Report: Golf drives $84.1 billion in economic activity
The latest U.S. Golf Economy Report shows a 22 percent increase from 2011.
Apr 25, 2018
From left: GCSAA board member Kevin Breen, CGCS; GCSAA President Darren Davis, CGCS; GCSAA CEO Rhett Evans; and GCSAA board member Kevin Sunderman during National Golf Day activities in Washington, D.C.
As National Golf Day today has GCSAA and other golf organizations gathered in Washington, D.C., to educate lawmakers about the game’s numerous positive impacts, a new report reveals golf’s economic impact is on the upswing.
Golf drove $84.1 billion in economic activity in the United States in 2016, with a total economic impact of $191.9 billion — including nearly 1.9 million jobs and $58.7 billion in compensation, according to the just-released 2016 U.S. Golf Economy Report.
The findings show a 22 percent increase from $68.8 billion in economic activity in 2011, the last time the U.S. Golf Economy Report was published. The impact includes not only core golf facility operational expenditures and capital investments, but also golf tourism and real estate activity.
Golf course operators are making more with less. Despite a net decline of 737 facilities since 2011, the study found that average revenue grew for the United States’ 15,014 golf facilities, hitting $33.3 billion.

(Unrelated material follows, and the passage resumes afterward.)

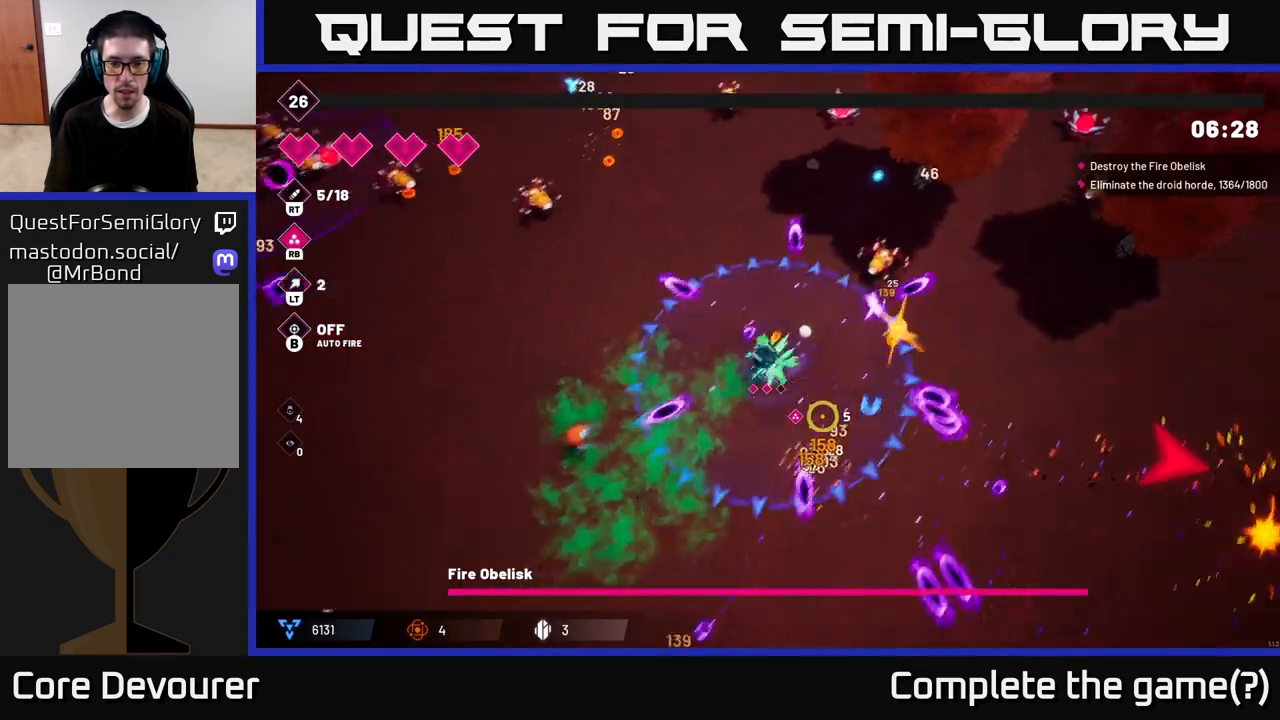
{"buttons": [], "left_stick": "right", "right_stick": "right", "events": [[17, "left_stick", "down-right"], [33, "R2", "up"], [133, "L2", "up"], [167, "right_stick", "right"], [317, "left_stick", "right"]]}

Golf tourism in the U.S. — home to half the world’s golf courses — was another bright spot. $28.5 billion in golf tourism in 2016 made it the second-largest golf industry segment.
New golf home construction recovered strongly to $7.2 billion (up from $3.1 billion in 2011), though it was still lower than pre-housing-downturn levels.
Also up were sales of golf equipment, apparel and media, which totaled $6 billion, with the equipment category posting the strongest sales growth.
Professional tournaments, associations and player endorsements saw spending grow to $2.4 billion (from $2 billion in 2011).
Despite new golf course construction continuing its downward trend, existing facilities pumped $1.9 billion into their courses.
Giving back remains a priority for the U.S. golf industry. Charitable fundraising in 2016 rose to $3.94 billion (compared with $3.91 billion in 2011) despite the drop in the number of golf facilities since 2011.
The 2016 U.S. Golf Economy Report was prepared by TEConomy Partners in agreement with We Are Golf, a collaborative effort among leading golf organizations — GCSAA, the International Association of Golf Administrators, National Golf Course Owners Association, LPGA, PGA of America, PGA Tour and USGA — to support growth of the game.